Here comes the 3D SELFIE
The recently developed technology to produce 3D image, also helps in understanding medical conditions like autism and depression
If you love taking selfies, here comes something new to experiment with. Now you can make a 3D image from a simple image of yours. This is to note that constructing a 3D face from a two-dimensional photograph is extremely difficult. That’s because a single image makes it very hard to approximate different facial expressions across lighting conditions. But researchers at the University of Nottingham in Britain have developed a technology capable of producing 3D facial reconstruction from a single 2D image – the 3D selfie.
The new web app allows people to upload a single colour image and receive, in a few seconds, a 3D model showing the shape of their face.
Aside from the more standard applications, such as face and emotion recognition, this technology – scheduled to be presented at the International Conference on Computer Vision (ICCV) 2017 in Venice, in October – could be used to personalise computer games, improve augmented reality and let people try on online accessories such as glasses.
It could also have medical applications – such as simulating the results of plastic surgery or helping to understand medical conditions such as autism and depression.
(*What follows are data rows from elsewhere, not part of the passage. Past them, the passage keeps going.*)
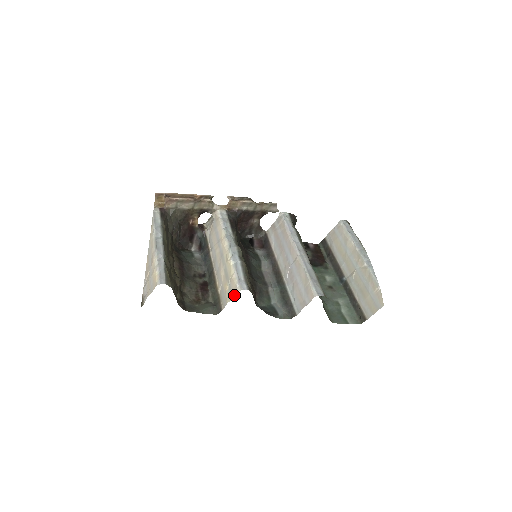
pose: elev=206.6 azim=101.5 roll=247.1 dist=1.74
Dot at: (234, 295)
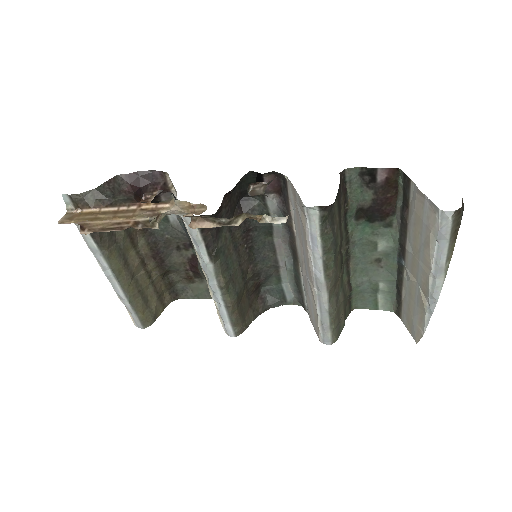
Dot at: occluded
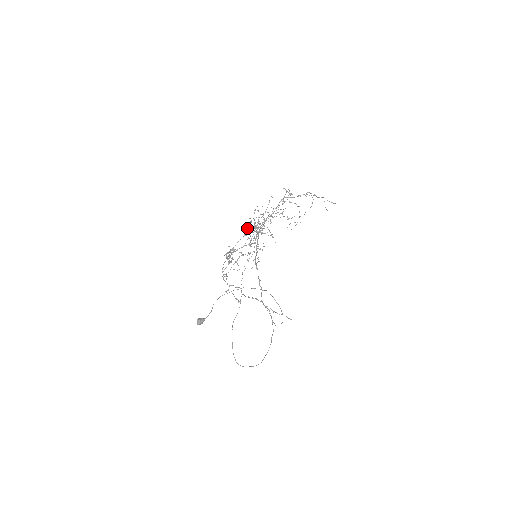
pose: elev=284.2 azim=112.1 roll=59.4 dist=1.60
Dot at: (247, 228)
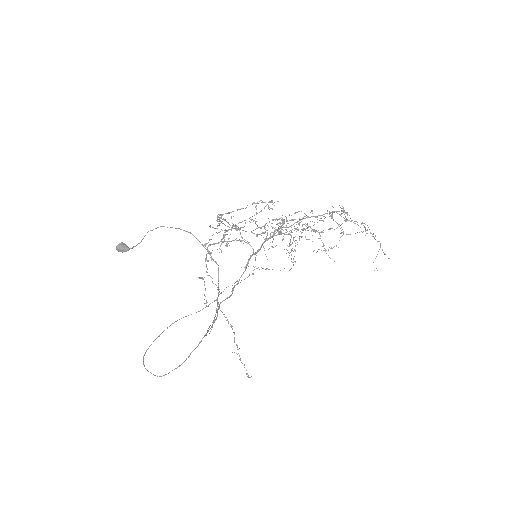
Dot at: (274, 230)
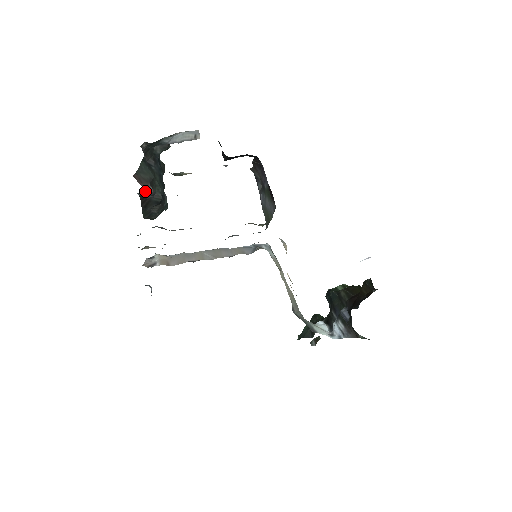
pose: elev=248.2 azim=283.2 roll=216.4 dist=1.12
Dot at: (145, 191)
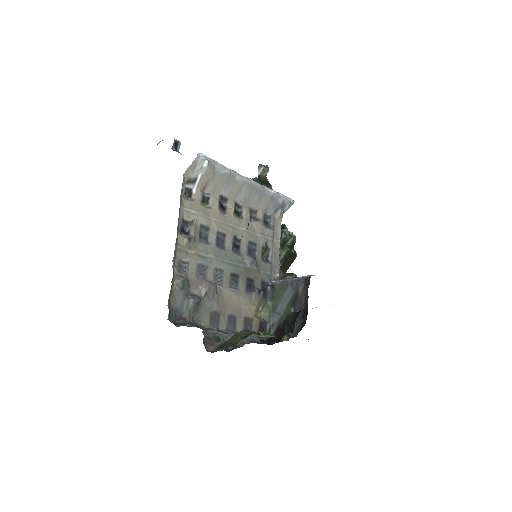
Dot at: (204, 332)
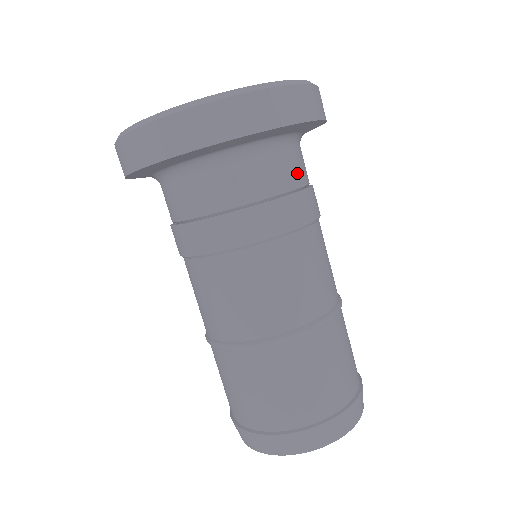
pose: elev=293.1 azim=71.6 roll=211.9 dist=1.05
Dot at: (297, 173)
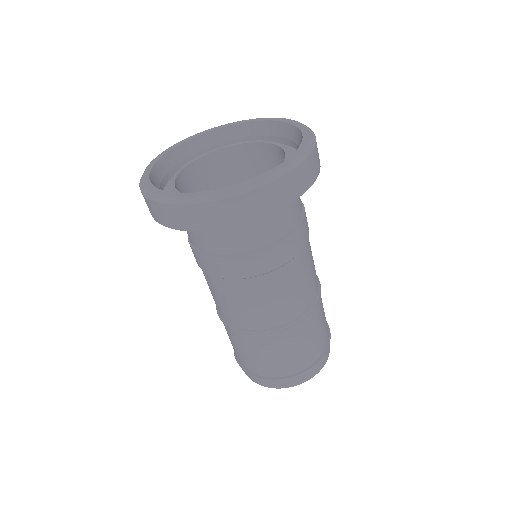
Dot at: occluded
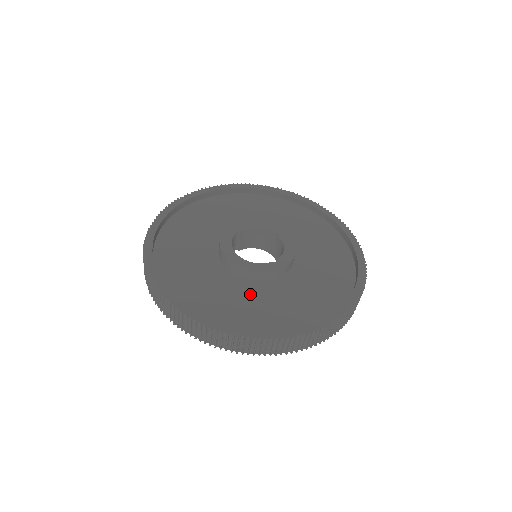
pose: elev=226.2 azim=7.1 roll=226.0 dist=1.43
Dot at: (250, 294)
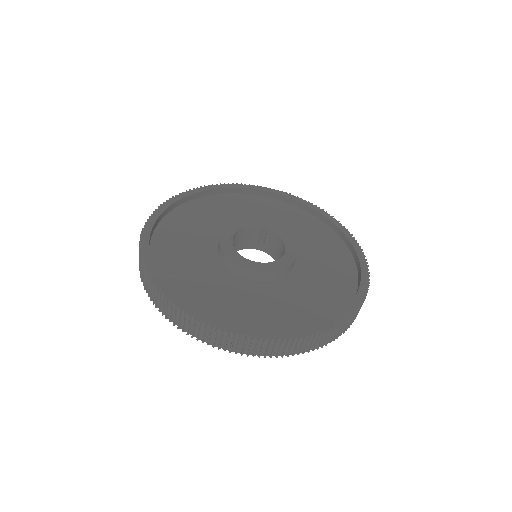
Dot at: (282, 294)
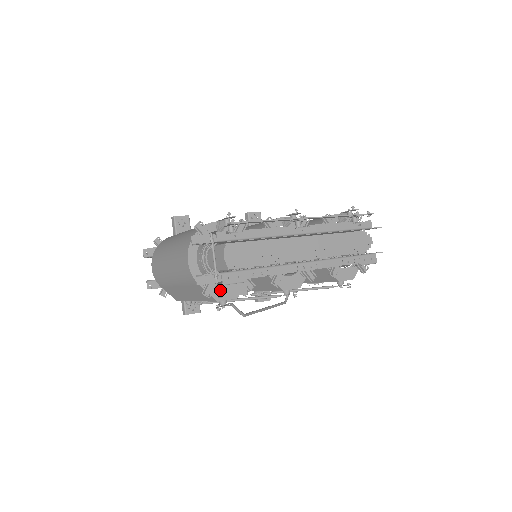
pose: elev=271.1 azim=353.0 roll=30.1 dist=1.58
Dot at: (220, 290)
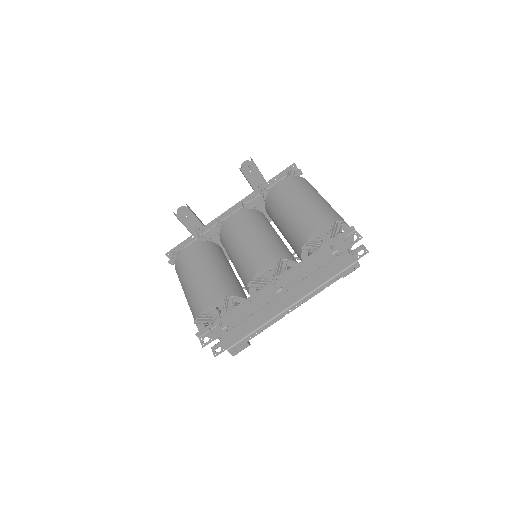
Dot at: occluded
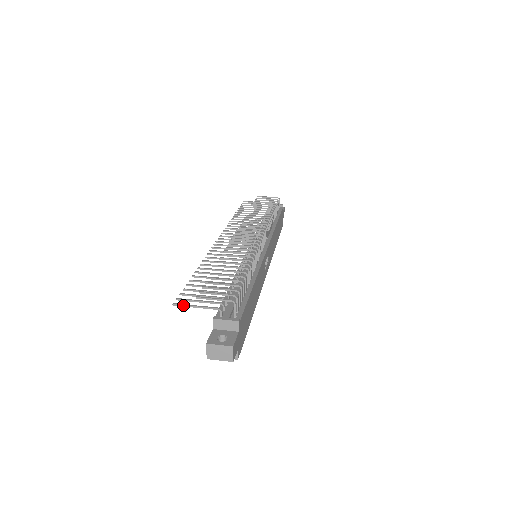
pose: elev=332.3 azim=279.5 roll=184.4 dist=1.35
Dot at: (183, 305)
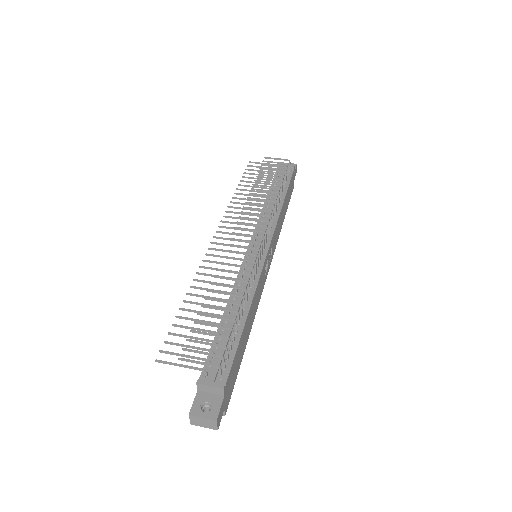
Dot at: (166, 363)
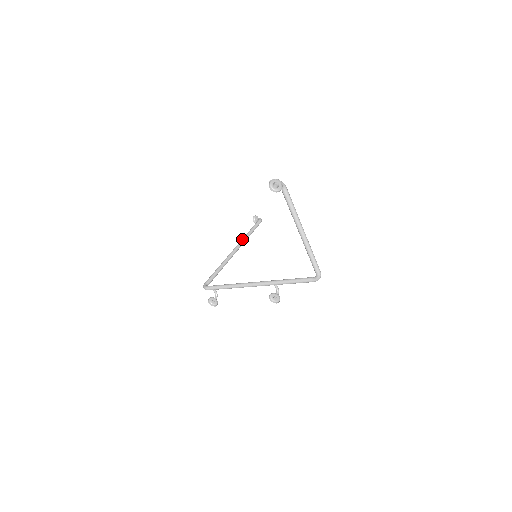
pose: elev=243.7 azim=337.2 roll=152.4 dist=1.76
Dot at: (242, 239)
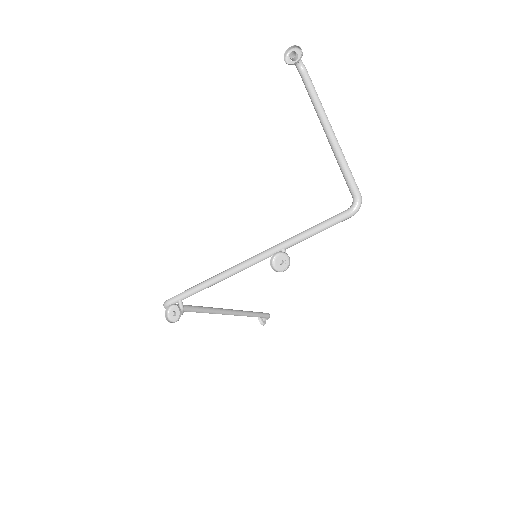
Dot at: (239, 310)
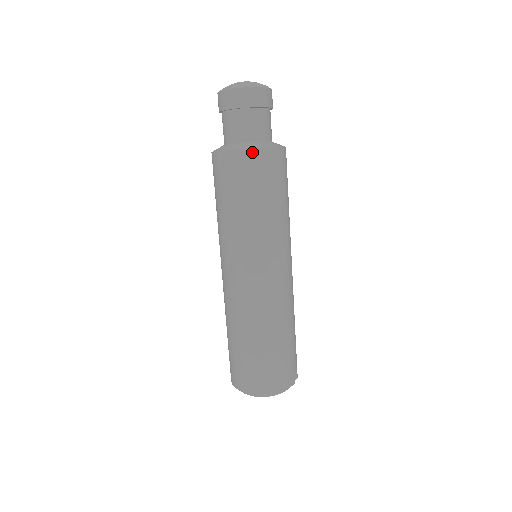
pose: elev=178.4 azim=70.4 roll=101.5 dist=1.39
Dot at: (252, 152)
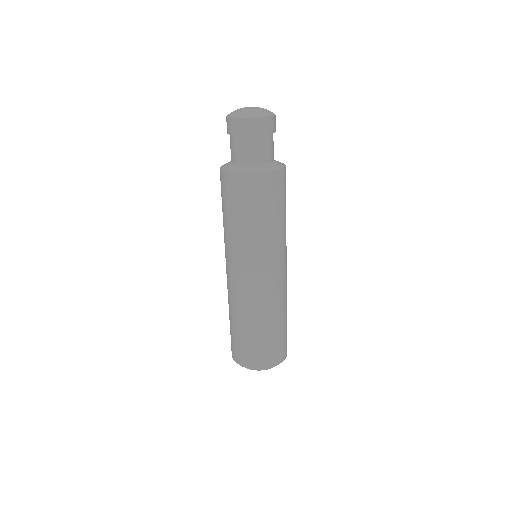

The technique was developed using a Convolutional Neural Network (CNN) – an area of artificial intelligence (AI) which uses machine learning to give computers the ability to learn without being explicitly programmed.
The technique demonstrates some of the advances possible through deep learning - a form of machine learning that uses artificial neural networks to mimic the way the brain makes connections between pieces of information.
The Verge’s James Vincent wrote that ‘You usually need multiple pictures of the same face from different angles in order to map every contour. But, by feeding a bunch of photographs and corresponding 3-D models into a neural network, the researchers were able to teach an AI system how to quickly extrapolate the shape of a face from a single photo.’
The research team trained a CNN on a huge dataset of 2D pictures and 3D facial models. With all this information their CNN is able to reconstruct 3D facial geometry from a single 2D image. It can also take a good guess at the non-visible parts of the face. ‘Because not all elements of the face are visible in a front-facing portrait, one of the algorithm’s breakthroughs is that it can actually fabricate those hidden elements without the source material,’ says one of the researchers. For the best results, researchers recommend using a frontal photo, or as close to this as possible. You can check out an online demo of their paper, thanks to the team.
‘The main novelty is in the simplicity of our approach which bypasses the complex pipelines typically used by other techniques. We instead came up with the idea of training a big neural network on 80,000 faces to directly learn to output the 3D facial geometry from a single 2D image,’ said Georgios (Yorgos) Tzimiropoulos, Assistant Professor in the School of Computer Science.
‘Our CNN uses just a single 2D facial image, and works for arbitrary facial poses (for example, front or profile images) and facial expressions (for example, smiling),’ lead researcher Aaron Jackson said.
The task of converting 2D images into 3D has remained difficult for developers and challenged researchers in many fields. The research team would agree. They stated in their abstract, ‘3-D face reconstruction is a fundamental Computer Vision problem of extraordinary difficulty.’